# Peak district



## ramblefrog (Jun 28, 2010)

Hi - we are planning on spending a couple of weeks in the Peak District walking and biking. Can anyone suggest a few campsites to stay at?
Thanks


----------



## trevorf (May 16, 2005)

Loose Hill CC site near Castleton is one of our favorites. Great walks around the hope valley and up Mam Tor. Close to town for good pubs.


Trevor


----------



## 113016 (Jun 5, 2008)

ramblefrog said:


> Hi - we are planning on spending a couple of weeks in the Peak District walking and biking. Can anyone suggest a few campsites to stay at?
> Thanks


Hayfield Camping & Caravaning Club site is our favourite in the area.  
Hayfield is a great walking area and is where the Mass Trespass was walked at Kinder reservoir.
And to equal that, Joan & Kevin the site Managers are also Motorhomers and are very hospitable and keep the site very well.
Note caravans are not permitted, only tents & motorhomes.
No electricity and no hard standings but good showers. Kevin will not site you where the ground may be soft so no worries.
The village is a 10 minute walk either along the river path or the roadway and 5 pubs there.
There is also a pub within 5 minutes.
Give it a try, I am sure you won't be disappointed.


----------



## Brock (Jun 14, 2005)

You are spoiled for choice.

The Peak District is split into two parts, the brooding peat moors of the Dark peak in the north caused by the gritstone rock, and the soft green but dry valleys of the south peak's limestone country. The south peak is where they have the well-dressings which are worth a look, particularly if cycling (parking a large van can be difficult in busy small villages).

There are numerous CLs or equivalent, some near or at good pubs.

North

Losehill is a good site with easy access to the Devil's Arse, Peveril Castle, and the wonderful shivering mountain.

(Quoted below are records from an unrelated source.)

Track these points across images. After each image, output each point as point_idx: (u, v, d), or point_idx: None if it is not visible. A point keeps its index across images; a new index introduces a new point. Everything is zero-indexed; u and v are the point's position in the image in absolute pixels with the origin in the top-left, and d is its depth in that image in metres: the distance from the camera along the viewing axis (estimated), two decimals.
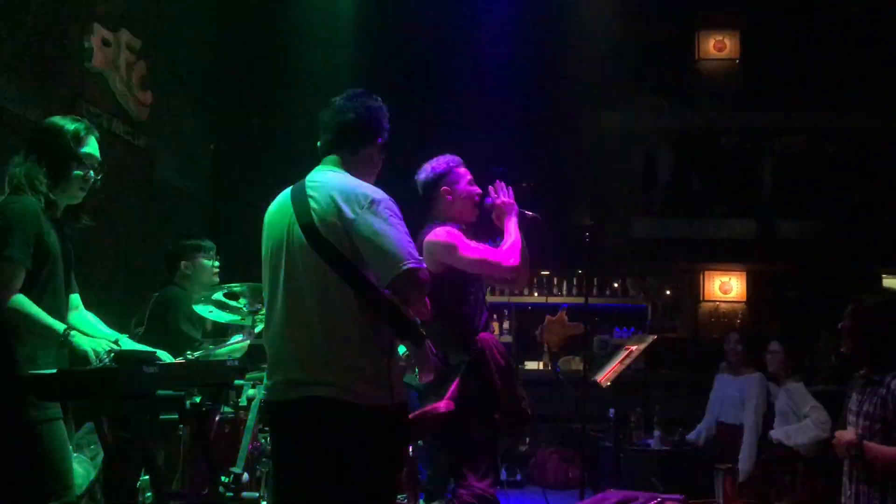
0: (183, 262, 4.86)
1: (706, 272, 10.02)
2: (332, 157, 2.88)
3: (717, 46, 10.27)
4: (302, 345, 2.68)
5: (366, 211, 2.62)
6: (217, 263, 5.02)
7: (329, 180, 2.76)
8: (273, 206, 2.89)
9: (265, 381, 2.91)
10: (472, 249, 3.56)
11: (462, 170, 3.77)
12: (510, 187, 3.84)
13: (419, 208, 3.75)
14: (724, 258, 9.90)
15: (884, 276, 9.69)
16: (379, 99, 2.95)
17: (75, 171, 3.11)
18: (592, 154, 9.66)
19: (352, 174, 2.81)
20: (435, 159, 3.79)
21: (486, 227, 3.82)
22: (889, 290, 3.88)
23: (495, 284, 5.90)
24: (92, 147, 3.18)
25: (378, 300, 2.63)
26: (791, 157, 10.21)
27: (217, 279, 4.95)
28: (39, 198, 3.03)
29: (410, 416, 2.99)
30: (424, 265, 2.61)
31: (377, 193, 2.69)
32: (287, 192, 2.86)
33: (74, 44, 5.65)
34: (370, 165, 2.90)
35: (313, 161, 2.95)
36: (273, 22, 8.09)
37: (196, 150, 7.64)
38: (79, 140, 3.13)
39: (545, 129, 9.25)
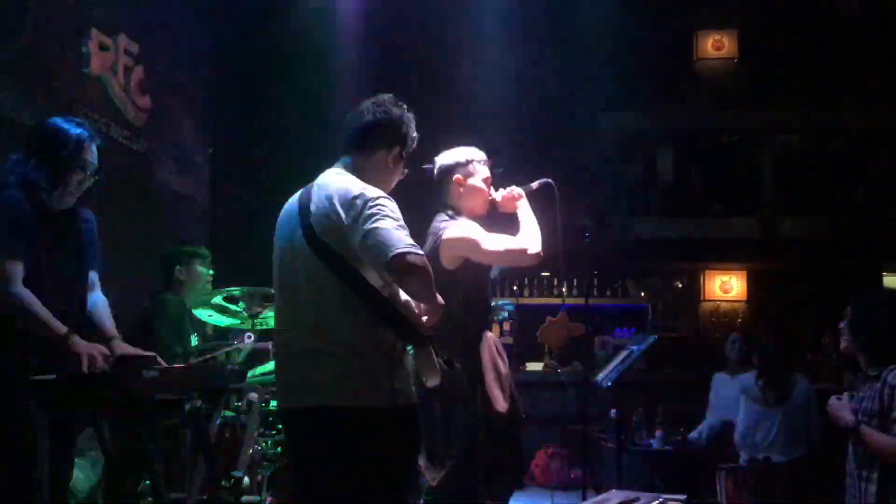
0: (178, 268, 4.85)
1: (707, 272, 10.02)
2: (345, 159, 2.85)
3: (716, 45, 10.26)
4: (302, 350, 2.66)
5: (359, 210, 2.57)
6: (211, 272, 5.01)
7: (330, 182, 2.73)
8: (285, 206, 2.87)
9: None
10: (494, 241, 3.48)
11: (482, 166, 3.68)
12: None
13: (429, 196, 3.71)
14: (725, 257, 9.89)
15: (885, 274, 9.68)
16: (404, 106, 2.91)
17: (75, 177, 3.11)
18: (592, 154, 9.66)
19: (362, 177, 2.76)
20: (459, 147, 3.72)
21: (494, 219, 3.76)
22: (886, 289, 3.90)
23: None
24: (93, 154, 3.18)
25: (378, 301, 2.59)
26: (791, 156, 10.20)
27: (210, 287, 4.94)
28: (36, 198, 3.02)
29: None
30: (418, 251, 2.52)
31: (371, 192, 2.64)
32: (298, 193, 2.83)
33: (72, 48, 5.63)
34: (384, 171, 2.85)
35: (312, 165, 2.93)
36: (271, 26, 8.08)
37: (194, 155, 7.62)
38: (82, 147, 3.13)
39: (545, 129, 9.24)
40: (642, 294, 9.83)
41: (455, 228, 3.50)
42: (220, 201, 7.98)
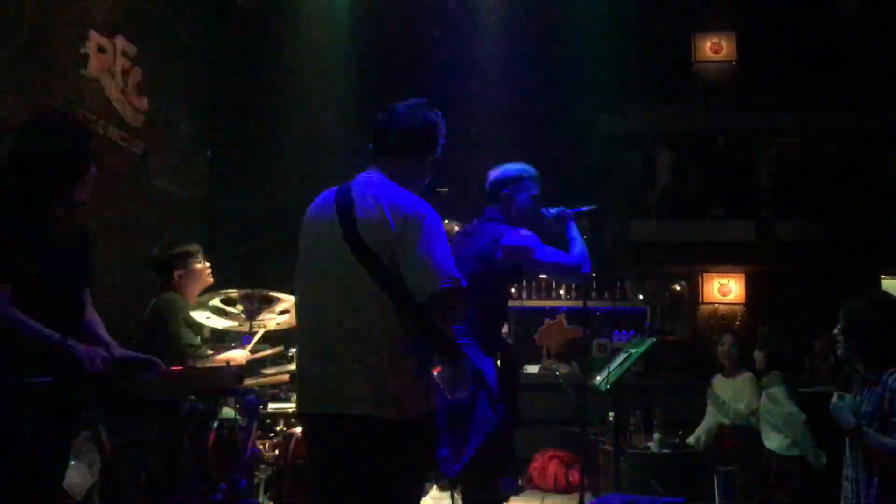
0: (176, 272, 4.81)
1: (705, 274, 10.02)
2: (381, 164, 2.83)
3: (714, 48, 10.27)
4: (333, 355, 2.61)
5: (411, 225, 2.57)
6: (208, 263, 4.99)
7: (376, 187, 2.70)
8: (315, 206, 2.83)
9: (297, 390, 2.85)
10: (549, 253, 3.63)
11: (532, 183, 3.81)
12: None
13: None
14: (723, 260, 9.90)
15: (882, 277, 9.68)
16: (439, 113, 2.90)
17: (91, 168, 3.08)
18: (590, 157, 9.65)
19: (398, 183, 2.75)
20: (512, 163, 3.86)
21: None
22: (876, 291, 3.89)
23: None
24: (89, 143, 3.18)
25: (417, 313, 2.56)
26: (789, 159, 10.22)
27: (211, 279, 4.92)
28: (49, 202, 3.00)
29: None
30: (463, 283, 2.56)
31: (423, 207, 2.64)
32: (331, 192, 2.79)
33: (70, 50, 5.63)
34: (418, 177, 2.86)
35: (311, 166, 2.93)
36: (269, 28, 8.08)
37: (192, 156, 7.61)
38: (86, 139, 3.12)
39: (543, 132, 9.24)
40: (641, 297, 9.82)
41: (514, 235, 3.61)
42: (218, 203, 7.98)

Access to Castleton is limited since the MamTor road collapsed. Therefore, getting out and about in your van is less convenient.

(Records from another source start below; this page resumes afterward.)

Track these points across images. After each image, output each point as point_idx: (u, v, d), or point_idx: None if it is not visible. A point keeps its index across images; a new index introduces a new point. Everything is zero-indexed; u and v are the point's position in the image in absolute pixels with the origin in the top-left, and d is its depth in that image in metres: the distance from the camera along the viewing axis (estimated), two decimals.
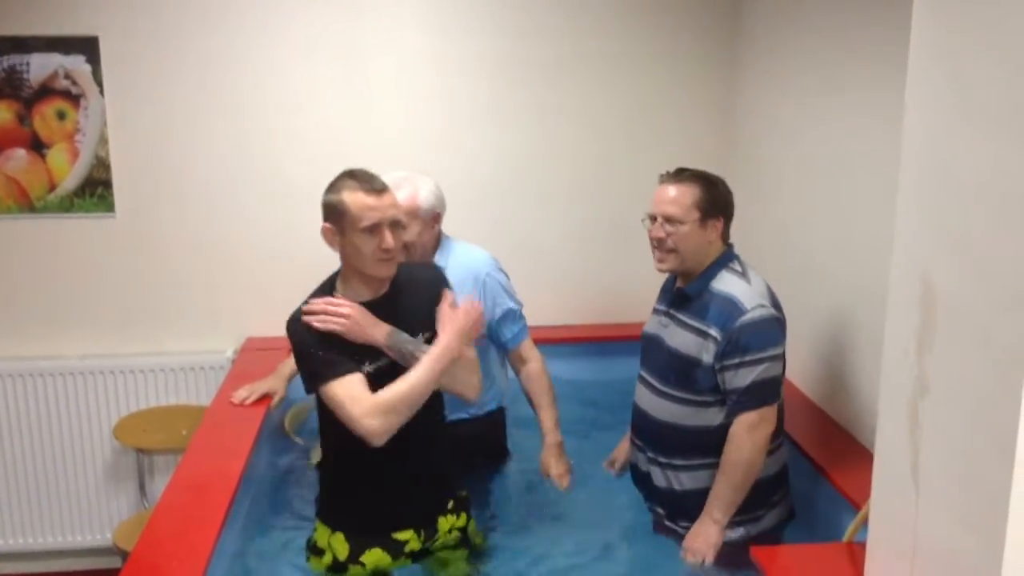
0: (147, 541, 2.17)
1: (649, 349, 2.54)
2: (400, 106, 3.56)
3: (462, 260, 2.70)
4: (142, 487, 3.65)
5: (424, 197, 2.62)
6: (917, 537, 1.65)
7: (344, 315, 2.12)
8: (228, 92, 3.47)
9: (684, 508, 2.41)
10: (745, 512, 2.36)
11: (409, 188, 2.58)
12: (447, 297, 2.25)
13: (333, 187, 2.16)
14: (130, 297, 3.58)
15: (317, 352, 2.12)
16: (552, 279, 3.71)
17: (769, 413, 2.31)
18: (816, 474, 2.55)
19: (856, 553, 1.93)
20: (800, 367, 3.06)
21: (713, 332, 2.31)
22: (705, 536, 2.31)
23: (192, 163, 3.51)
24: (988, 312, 1.42)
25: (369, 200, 2.11)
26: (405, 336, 2.17)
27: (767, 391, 2.30)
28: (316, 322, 2.12)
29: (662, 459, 2.45)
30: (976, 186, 1.45)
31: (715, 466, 2.36)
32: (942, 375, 1.56)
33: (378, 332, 2.14)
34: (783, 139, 3.23)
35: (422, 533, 2.31)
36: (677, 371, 2.39)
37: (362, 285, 2.19)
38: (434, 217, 2.67)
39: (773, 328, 2.32)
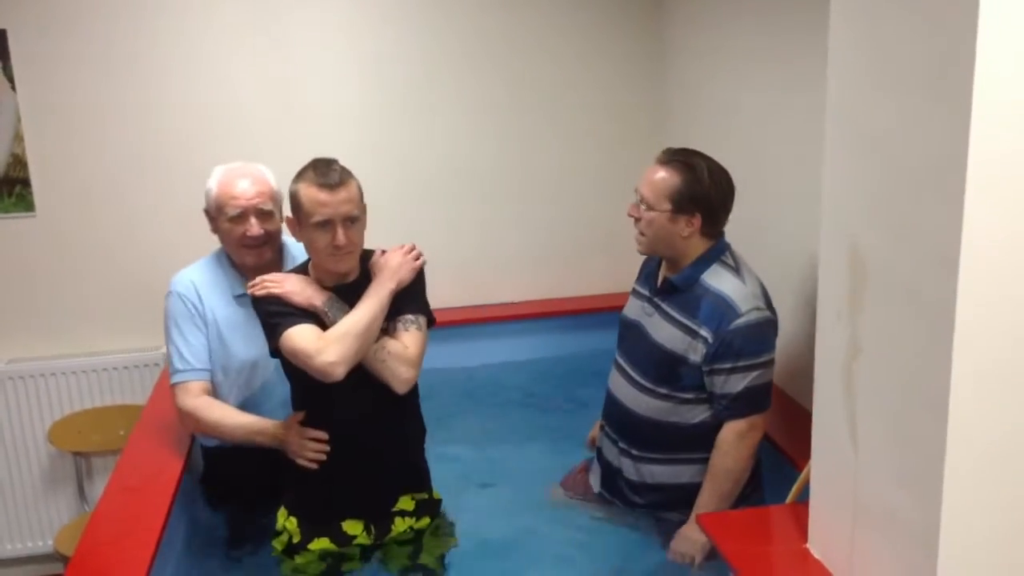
0: (87, 545, 2.12)
1: (628, 336, 2.46)
2: (323, 99, 3.51)
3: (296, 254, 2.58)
4: (81, 490, 3.57)
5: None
6: (857, 496, 1.68)
7: (279, 281, 2.20)
8: (147, 83, 3.37)
9: (657, 499, 2.39)
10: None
11: (265, 175, 2.50)
12: (376, 254, 2.28)
13: (297, 177, 2.17)
14: (57, 298, 3.48)
15: (268, 314, 2.18)
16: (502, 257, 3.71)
17: (759, 421, 2.26)
18: None
19: (800, 514, 1.95)
20: None
21: (704, 332, 2.22)
22: (692, 541, 2.25)
23: (113, 158, 3.41)
24: (915, 272, 1.44)
25: (321, 195, 2.10)
26: (343, 305, 2.17)
27: (759, 398, 2.25)
28: (257, 290, 2.19)
29: (635, 451, 2.40)
30: (896, 149, 1.48)
31: (691, 461, 2.33)
32: (874, 336, 1.59)
33: (315, 297, 2.18)
34: (713, 110, 3.25)
35: (372, 529, 2.30)
36: (660, 366, 2.31)
37: (326, 273, 2.21)
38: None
39: (767, 332, 2.26)
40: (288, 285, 2.19)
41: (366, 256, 2.27)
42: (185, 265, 2.57)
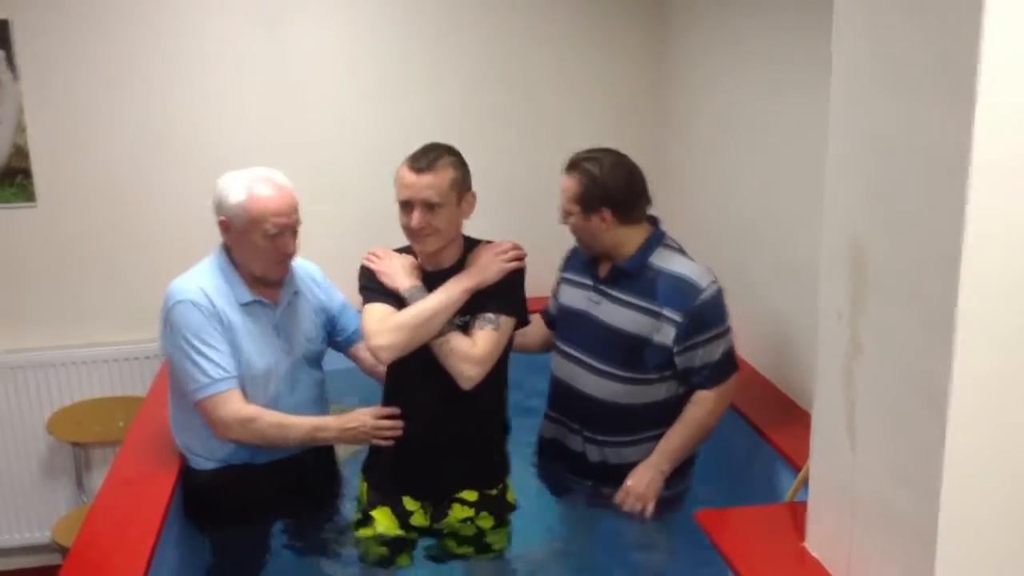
0: (86, 537, 2.12)
1: (576, 325, 2.48)
2: (324, 99, 3.52)
3: (297, 266, 2.51)
4: (80, 481, 3.57)
5: None
6: (855, 495, 1.69)
7: (381, 258, 2.31)
8: (150, 74, 3.37)
9: (618, 479, 2.40)
10: (677, 475, 2.42)
11: (289, 185, 2.35)
12: (478, 248, 2.32)
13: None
14: (58, 288, 3.48)
15: (361, 287, 2.32)
16: None
17: (735, 382, 2.41)
18: (756, 437, 2.59)
19: (799, 512, 1.96)
20: (739, 331, 3.10)
21: (668, 313, 2.31)
22: (650, 483, 2.33)
23: (114, 148, 3.40)
24: (916, 272, 1.45)
25: (408, 177, 2.21)
26: (425, 294, 2.21)
27: (733, 360, 2.41)
28: (364, 259, 2.33)
29: (600, 437, 2.43)
30: (900, 149, 1.48)
31: (658, 438, 2.38)
32: (874, 335, 1.59)
33: (402, 281, 2.24)
34: (715, 112, 3.25)
35: (429, 511, 2.33)
36: (621, 350, 2.37)
37: (421, 254, 2.30)
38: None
39: (724, 301, 2.38)
40: (384, 264, 2.30)
41: (471, 245, 2.33)
42: (184, 259, 2.46)
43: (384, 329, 2.17)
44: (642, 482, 2.34)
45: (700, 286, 2.31)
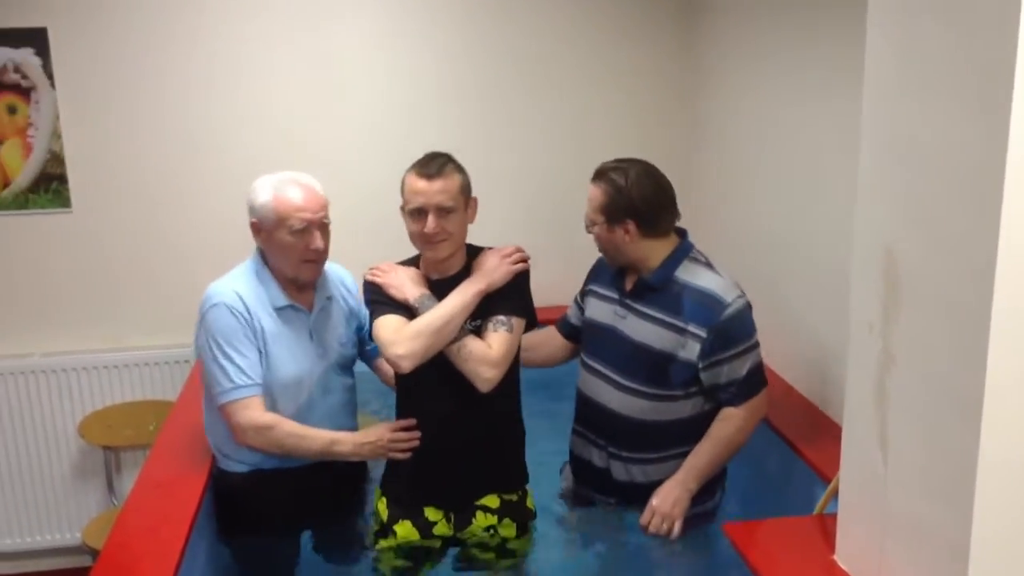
0: (116, 540, 2.14)
1: (602, 340, 2.46)
2: (358, 105, 3.54)
3: (330, 271, 2.54)
4: (110, 484, 3.61)
5: None
6: (887, 508, 1.67)
7: (385, 271, 2.31)
8: (184, 81, 3.41)
9: (643, 497, 2.37)
10: (704, 493, 2.38)
11: (319, 187, 2.40)
12: (482, 253, 2.34)
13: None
14: (91, 293, 3.53)
15: (369, 301, 2.32)
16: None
17: (765, 398, 2.37)
18: (786, 448, 2.56)
19: (828, 525, 1.94)
20: (770, 344, 3.08)
21: (693, 328, 2.27)
22: (676, 502, 2.28)
23: (148, 155, 3.45)
24: (950, 283, 1.43)
25: (419, 184, 2.23)
26: (434, 302, 2.22)
27: (761, 376, 2.36)
28: (368, 274, 2.33)
29: (625, 453, 2.40)
30: (933, 158, 1.47)
31: (684, 455, 2.34)
32: (907, 347, 1.58)
33: (411, 292, 2.25)
34: (746, 121, 3.23)
35: (452, 519, 2.33)
36: (646, 366, 2.34)
37: (429, 263, 2.32)
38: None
39: (751, 316, 2.34)
40: (390, 277, 2.30)
41: (474, 252, 2.34)
42: (216, 265, 2.50)
43: (402, 338, 2.17)
44: (667, 501, 2.29)
45: (725, 301, 2.27)
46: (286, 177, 2.35)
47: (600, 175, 2.37)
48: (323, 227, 2.35)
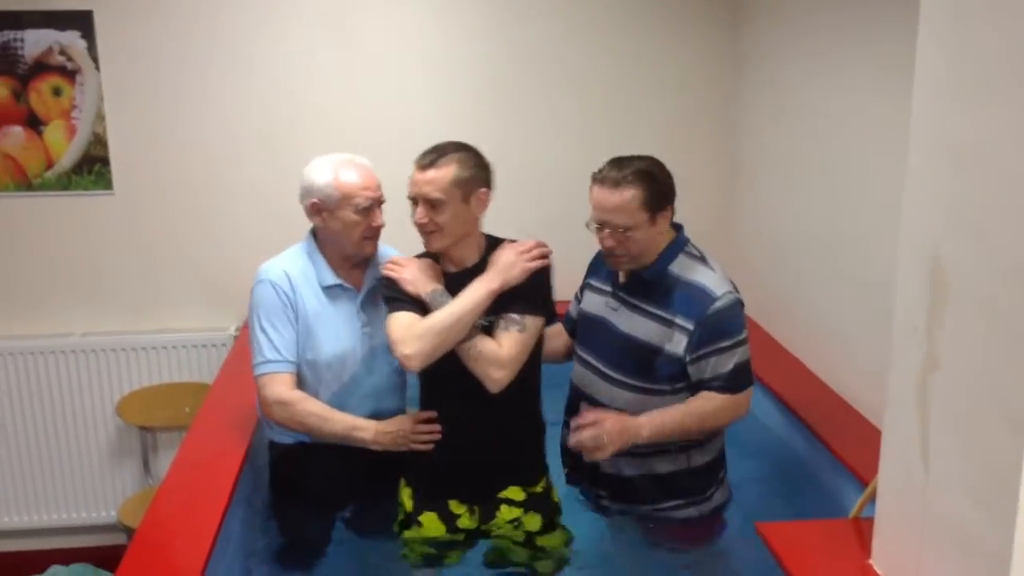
0: (152, 520, 2.17)
1: (594, 332, 2.44)
2: (405, 80, 3.54)
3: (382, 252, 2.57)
4: (146, 464, 3.66)
5: None
6: (926, 512, 1.65)
7: (402, 265, 2.30)
8: (226, 64, 3.44)
9: (631, 491, 2.37)
10: (696, 492, 2.37)
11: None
12: (500, 246, 2.30)
13: None
14: (131, 275, 3.57)
15: (385, 296, 2.31)
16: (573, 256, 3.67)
17: (747, 398, 2.30)
18: (822, 449, 2.54)
19: (864, 529, 1.92)
20: (806, 343, 3.06)
21: (681, 321, 2.24)
22: (623, 433, 2.20)
23: (190, 138, 3.48)
24: (997, 287, 1.41)
25: (415, 174, 2.23)
26: (447, 298, 2.20)
27: (747, 374, 2.29)
28: (384, 269, 2.32)
29: None
30: (983, 161, 1.44)
31: (664, 451, 2.32)
32: (952, 350, 1.55)
33: (424, 286, 2.24)
34: (791, 119, 3.20)
35: (476, 512, 2.33)
36: (634, 359, 2.31)
37: (444, 255, 2.30)
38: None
39: (741, 312, 2.29)
40: (405, 272, 2.28)
41: (494, 244, 2.31)
42: (255, 249, 2.58)
43: (410, 337, 2.16)
44: (616, 427, 2.20)
45: (714, 295, 2.23)
46: (343, 158, 2.41)
47: (623, 178, 2.23)
48: (381, 204, 2.43)
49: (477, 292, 2.18)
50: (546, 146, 3.62)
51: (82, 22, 3.33)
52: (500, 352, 2.18)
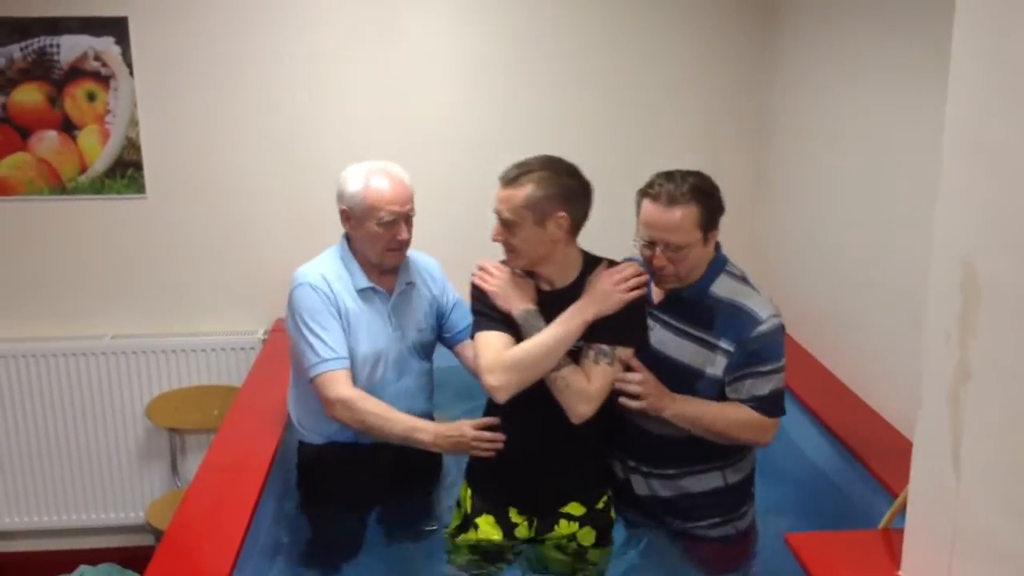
0: (180, 521, 2.19)
1: None
2: (433, 86, 3.55)
3: (416, 259, 2.61)
4: (174, 466, 3.69)
5: None
6: (957, 524, 1.63)
7: (493, 276, 2.23)
8: (259, 71, 3.46)
9: (667, 511, 2.34)
10: (732, 510, 2.33)
11: (407, 178, 2.45)
12: (599, 268, 2.21)
13: None
14: (162, 278, 3.60)
15: (473, 308, 2.26)
16: None
17: (776, 425, 2.24)
18: (852, 460, 2.53)
19: (893, 540, 1.90)
20: (836, 353, 3.04)
21: (724, 344, 2.18)
22: (660, 395, 2.18)
23: (222, 144, 3.51)
24: None
25: (498, 190, 2.17)
26: (539, 321, 2.14)
27: (781, 402, 2.23)
28: (474, 277, 2.26)
29: (645, 468, 2.33)
30: (1018, 167, 1.42)
31: (705, 471, 2.29)
32: (985, 360, 1.53)
33: (515, 304, 2.18)
34: (822, 126, 3.18)
35: (534, 524, 2.30)
36: (670, 379, 2.22)
37: (539, 277, 2.22)
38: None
39: (783, 339, 2.24)
40: (496, 284, 2.22)
41: (591, 263, 2.24)
42: (285, 254, 2.61)
43: (499, 367, 2.10)
44: (659, 391, 2.18)
45: (760, 318, 2.16)
46: (376, 167, 2.42)
47: (676, 197, 2.14)
48: (408, 219, 2.42)
49: (571, 323, 2.12)
50: (575, 153, 3.58)
51: (117, 28, 3.37)
52: (589, 388, 2.12)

CC has a site at Chatsworth House. Never been because it is so expensive in my eyes but it is very popular.

CCC has a great site at Hayfield with ready access for walking on the moors and a cycle path into New Mills. Access is limited for large motorhomes (they don't allow caravans) but I managed to get in and out with my 6.5m (nothing rude intended).

Both the CC and CCC have good sites just outside Leek. On the west of the Peak District, and very hilly, the Staffordshire moors are great for walking and you have easy access to the rest of the Peak District, north and south.

The CC has a good site at Grin Low just outside Buxton and within walking distance of the town. The hills mean you may want to drive out for easy cycling.

South

Blackwall Plantation Caravan Club near Ashbourne is ideally placed for walking and cycling. It can get busy, particularly with children, but it is a big site, well spaced.

If you want a really select site, try the CC one at Ilam Hall. Very difficult to find a pitch but worth trying.

My advice?*

I come from the north peak and still regularly motorhome on the CC sites in the Peak District. I'd choose Buxton and Ashbourne as my bases. Both have good routes in and out, both are close enough to cycle routes and great walking, and both will give you access to the different areas.*


----------



## teemyob (Nov 22, 2005)

*Walking*

Bakewell C&CC


----------



## tubbytuba (Mar 21, 2007)

Clover fields at Buxton is a lovely site. great facilities and you'll struggle to get friendlier people running a site.
Lots of walks and cycle rides close by.


----------



## ramblefrog (Jun 28, 2010)

thanks for all your suggestions


----------



## Spacerunner (Mar 18, 2006)

For a lovely CL try Manor Farm, Dethick. Page 333 CC sites Handbook.
Has EHUs and nice views, satellite TV is very good and village and pub just across a field. £8 per unit elec £1.

Now here's the really good bit...the farm is owned by no other than Simon Groom of Blue Peter fame! He quite often stops for a chat and is very approachable and friendly.


----------



## pieterv (Feb 3, 2009)

trevorf said:


> Loose Hill CC site near Castleton is one of our favorites. Great walks around the hope valley and up Mam Tor. Close to town for good pubs.
> 
> Trevor


Second that.


----------



## Briarose (Oct 9, 2007)

Hi we have just come back from http://www.longnorwood.co.uk/ it is a nice setting (lovely dog walk with views) but we did think that the pitches were a bit close together for the price, I think it was quite expensive at £21 a night. I would go back but maybe only for a couple of nights.

However it is a adult only site if you were looking for somewhere in the school holidays without lots of children on site.


----------



## rugbyken (Jan 16, 2006)

if your looking for cl type sites it seems most pub's in the area will put you up for around £5/10 eg near carsington water blackwall plantation is a lovely laid out club site for about £26 but about 1/2 mile from the visitor center there is the knockadown pub with a proper laid out site in the paddock's behind for a tenner , or across the road the pudding barn or the farm site are a fiver up the tissington trail we have stopped at the george at the top for £3 a head or callow top at the bottom near ashbourne has its own brewery and swimming & paddling pools for £25 a night , it seem's around that area you can't go 5 miles without stumbling across somewhere to camp at about an hour from home this area is our default setting


----------